REQUIRED WORK:
What you give back should match the entries below character for character.

Stored records:
....

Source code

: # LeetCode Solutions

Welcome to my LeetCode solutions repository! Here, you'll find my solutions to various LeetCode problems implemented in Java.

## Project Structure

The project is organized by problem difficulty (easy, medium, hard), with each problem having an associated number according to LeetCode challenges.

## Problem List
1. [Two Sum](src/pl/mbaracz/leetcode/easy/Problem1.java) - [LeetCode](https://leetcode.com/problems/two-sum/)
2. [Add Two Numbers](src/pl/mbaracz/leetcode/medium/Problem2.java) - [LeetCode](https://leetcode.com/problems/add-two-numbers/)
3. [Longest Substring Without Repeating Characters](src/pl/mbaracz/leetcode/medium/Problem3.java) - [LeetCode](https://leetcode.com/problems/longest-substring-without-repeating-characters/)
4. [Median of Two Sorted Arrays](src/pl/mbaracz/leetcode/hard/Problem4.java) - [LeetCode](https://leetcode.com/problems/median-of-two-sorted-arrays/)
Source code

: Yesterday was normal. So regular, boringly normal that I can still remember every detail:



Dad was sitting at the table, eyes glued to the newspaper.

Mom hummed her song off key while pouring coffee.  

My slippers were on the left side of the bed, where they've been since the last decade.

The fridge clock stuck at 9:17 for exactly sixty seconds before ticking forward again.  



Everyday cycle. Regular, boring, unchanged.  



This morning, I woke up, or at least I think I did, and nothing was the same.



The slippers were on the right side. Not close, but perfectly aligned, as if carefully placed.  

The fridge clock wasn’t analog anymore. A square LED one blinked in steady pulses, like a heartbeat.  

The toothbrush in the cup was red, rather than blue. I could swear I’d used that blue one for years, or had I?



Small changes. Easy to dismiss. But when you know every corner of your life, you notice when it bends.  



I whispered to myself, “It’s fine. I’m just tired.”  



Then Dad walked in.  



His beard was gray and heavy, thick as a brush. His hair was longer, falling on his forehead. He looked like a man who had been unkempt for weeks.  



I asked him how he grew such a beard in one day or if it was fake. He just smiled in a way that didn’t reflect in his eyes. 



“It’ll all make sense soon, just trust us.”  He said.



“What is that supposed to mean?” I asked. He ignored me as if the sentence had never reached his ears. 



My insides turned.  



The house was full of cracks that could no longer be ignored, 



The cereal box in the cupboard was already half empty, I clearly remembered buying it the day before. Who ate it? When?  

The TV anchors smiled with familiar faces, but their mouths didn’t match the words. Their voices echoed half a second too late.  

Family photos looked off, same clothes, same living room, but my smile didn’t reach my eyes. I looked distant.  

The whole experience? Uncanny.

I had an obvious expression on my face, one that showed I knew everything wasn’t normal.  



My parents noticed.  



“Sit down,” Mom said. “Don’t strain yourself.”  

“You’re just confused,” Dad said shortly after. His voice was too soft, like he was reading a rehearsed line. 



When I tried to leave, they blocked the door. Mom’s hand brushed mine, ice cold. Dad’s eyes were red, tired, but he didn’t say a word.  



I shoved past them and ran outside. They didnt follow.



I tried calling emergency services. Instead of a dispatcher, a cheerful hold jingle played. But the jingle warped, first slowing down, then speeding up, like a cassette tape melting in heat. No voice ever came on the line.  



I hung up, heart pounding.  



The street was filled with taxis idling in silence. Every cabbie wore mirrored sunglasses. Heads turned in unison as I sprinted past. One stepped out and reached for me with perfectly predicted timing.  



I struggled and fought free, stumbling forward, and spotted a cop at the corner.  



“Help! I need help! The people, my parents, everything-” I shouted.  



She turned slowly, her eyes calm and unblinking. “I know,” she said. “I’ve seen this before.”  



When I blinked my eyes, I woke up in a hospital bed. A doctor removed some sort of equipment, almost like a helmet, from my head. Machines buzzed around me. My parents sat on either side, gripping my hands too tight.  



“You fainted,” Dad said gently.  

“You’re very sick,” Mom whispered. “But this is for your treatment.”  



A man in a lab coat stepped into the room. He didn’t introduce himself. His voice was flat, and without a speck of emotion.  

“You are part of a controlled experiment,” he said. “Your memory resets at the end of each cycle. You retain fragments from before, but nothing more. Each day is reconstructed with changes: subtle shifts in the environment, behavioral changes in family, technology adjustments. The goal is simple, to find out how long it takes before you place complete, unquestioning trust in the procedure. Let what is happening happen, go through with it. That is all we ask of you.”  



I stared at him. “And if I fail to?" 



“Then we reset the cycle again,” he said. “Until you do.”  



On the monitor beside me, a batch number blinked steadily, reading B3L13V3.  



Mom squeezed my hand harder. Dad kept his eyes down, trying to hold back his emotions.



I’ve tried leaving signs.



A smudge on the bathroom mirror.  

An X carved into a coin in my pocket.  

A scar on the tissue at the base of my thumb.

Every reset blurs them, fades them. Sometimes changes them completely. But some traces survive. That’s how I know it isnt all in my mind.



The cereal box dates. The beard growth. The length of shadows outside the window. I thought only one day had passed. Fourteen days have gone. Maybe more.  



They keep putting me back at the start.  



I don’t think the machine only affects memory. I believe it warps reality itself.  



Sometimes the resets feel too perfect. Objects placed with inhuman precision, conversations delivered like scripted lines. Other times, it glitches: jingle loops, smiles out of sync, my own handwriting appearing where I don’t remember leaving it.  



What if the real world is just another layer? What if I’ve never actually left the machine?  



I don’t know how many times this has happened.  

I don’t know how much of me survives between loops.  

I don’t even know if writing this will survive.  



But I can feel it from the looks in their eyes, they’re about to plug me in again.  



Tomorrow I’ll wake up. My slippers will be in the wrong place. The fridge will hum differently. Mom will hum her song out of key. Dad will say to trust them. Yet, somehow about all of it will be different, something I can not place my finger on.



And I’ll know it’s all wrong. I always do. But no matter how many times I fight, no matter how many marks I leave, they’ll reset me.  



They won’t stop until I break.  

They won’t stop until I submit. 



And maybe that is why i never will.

....

TASK OUTPUT:
Source code

: # LeetCode Solutions

Welcome to my LeetCode solutions repository! Here, you'll find my solutions to various LeetCode problems implemented in Java.

## Project Structure

The project is organized by problem difficulty (easy, medium, hard), with each problem having an associated number according to LeetCode challenges.

## Problem List
1. [Two Sum](src/pl/mbaracz/leetcode/easy/Problem1.java) - [LeetCode](https://leetcode.com/problems/two-sum/)
2. [Add Two Numbers](src/pl/mbaracz/leetcode/medium/Problem2.java) - [LeetCode](https://leetcode.com/problems/add-two-numbers/)
3. [Longest Substring Without Repeating Characters](src/pl/mbaracz/leetcode/medium/Problem3.java) - [LeetCode](https://leetcode.com/problems/longest-substring-without-repeating-characters/)
4. [Median of Two Sorted Arrays](src/pl/mbaracz/leetcode/hard/Problem4.java) - [LeetCode](https://leetcode.com/problems/median-of-two-sorted-arrays/)
Source code

: Yesterday was normal. So regular, boringly normal that I can still remember every detail:



Dad was sitting at the table, eyes glued to the newspaper.

Mom hummed her song off key while pouring coffee.  

My slippers were on the left side of the bed, where they've been since the last decade.

The fridge clock stuck at 9:17 for exactly sixty seconds before ticking forward again.  



Everyday cycle. Regular, boring, unchanged.  



This morning, I woke up, or at least I think I did, and nothing was the same.



The slippers were on the right side. Not close, but perfectly aligned, as if carefully placed.  

The fridge clock wasn’t analog anymore. A square LED one blinked in steady pulses, like a heartbeat.  

The toothbrush in the cup was red, rather than blue. I could swear I’d used that blue one for years, or had I?



Small changes. Easy to dismiss. But when you know every corner of your life, you notice when it bends.  



I whispered to myself, “It’s fine. I’m just tired.”  



Then Dad walked in.  



His beard was gray and heavy, thick as a brush. His hair was longer, falling on his forehead. He looked like a man who had been unkempt for weeks.  



I asked him how he grew such a beard in one day or if it was fake. He just smiled in a way that didn’t reflect in his eyes. 



“It’ll all make sense soon, just trust us.”  He said.



“What is that supposed to mean?” I asked. He ignored me as if the sentence had never reached his ears. 



My insides turned.  



The house was full of cracks that could no longer be ignored, 



The cereal box in the cupboard was already half empty, I clearly remembered buying it the day before. Who ate it? When?  

The TV anchors smiled with familiar faces, but their mouths didn’t match the words. Their voices echoed half a second too late.  

Family photos looked off, same clothes, same living room, but my smile didn’t reach my eyes. I looked distant.  

The whole experience? Uncanny.

I had an obvious expression on my face, one that showed I knew everything wasn’t normal.  



My parents noticed.  



“Sit down,” Mom said. “Don’t strain yourself.”  

“You’re just confused,” Dad said shortly after. His voice was too soft, like he was reading a rehearsed line. 



When I tried to leave, they blocked the door. Mom’s hand brushed mine, ice cold. Dad’s eyes were red, tired, but he didn’t say a word.  



I shoved past them and ran outside. They didnt follow.



I tried calling emergency services. Instead of a dispatcher, a cheerful hold jingle played. But the jingle warped, first slowing down, then speeding up, like a cassette tape melting in heat. No voice ever came on the line.  



I hung up, heart pounding.  



The street was filled with taxis idling in silence. Every cabbie wore mirrored sunglasses. Heads turned in unison as I sprinted past. One stepped out and reached for me with perfectly predicted timing.  



I struggled and fought free, stumbling forward, and spotted a cop at the corner.  



“Help! I need help! The people, my parents, everything-” I shouted.  



She turned slowly, her eyes calm and unblinking. “I know,” she said. “I’ve seen this before.”  



When I blinked my eyes, I woke up in a hospital bed. A doctor removed some sort of equipment, almost like a helmet, from my head. Machines buzzed around me. My parents sat on either side, gripping my hands too tight.  



“You fainted,” Dad said gently.  

“You’re very sick,” Mom whispered. “But this is for your treatment.”  



A man in a lab coat stepped into the room. He didn’t introduce himself. His voice was flat, and without a speck of emotion.  

“You are part of a controlled experiment,” he said. “Your memory resets at the end of each cycle. You retain fragments from before, but nothing more. Each day is reconstructed with changes: subtle shifts in the environment, behavioral changes in family, technology adjustments. The goal is simple, to find out how long it takes before you place complete, unquestioning trust in the procedure. Let what is happening happen, go through with it. That is all we ask of you.”  



I stared at him. “And if I fail to?" 



“Then we reset the cycle again,” he said. “Until you do.”  



On the monitor beside me, a batch number blinked steadily, reading B3L13V3.  



Mom squeezed my hand harder. Dad kept his eyes down, trying to hold back his emotions.



I’ve tried leaving signs.



A smudge on the bathroom mirror.  

An X carved into a coin in my pocket.  

A scar on the tissue at the base of my thumb.

Every reset blurs them, fades them. Sometimes changes them completely. But some traces survive. That’s how I know it isnt all in my mind.



The cereal box dates. The beard growth. The length of shadows outside the window. I thought only one day had passed. Fourteen days have gone. Maybe more.  



They keep putting me back at the start.  



I don’t think the machine only affects memory. I believe it warps reality itself.  



Sometimes the resets feel too perfect. Objects placed with inhuman precision, conversations delivered like scripted lines. Other times, it glitches: jingle loops, smiles out of sync, my own handwriting appearing where I don’t remember leaving it.  



What if the real world is just another layer? What if I’ve never actually left the machine?  



I don’t know how many times this has happened.  

I don’t know how much of me survives between loops.  

I don’t even know if writing this will survive.  



But I can feel it from the looks in their eyes, they’re about to plug me in again.  



Tomorrow I’ll wake up. My slippers will be in the wrong place. The fridge will hum differently. Mom will hum her song out of key. Dad will say to trust them. Yet, somehow about all of it will be different, something I can not place my finger on.



And I’ll know it’s all wrong. I always do. But no matter how many times I fight, no matter how many marks I leave, they’ll reset me.  



They won’t stop until I break.  

They won’t stop until I submit. 



And maybe that is why i never will.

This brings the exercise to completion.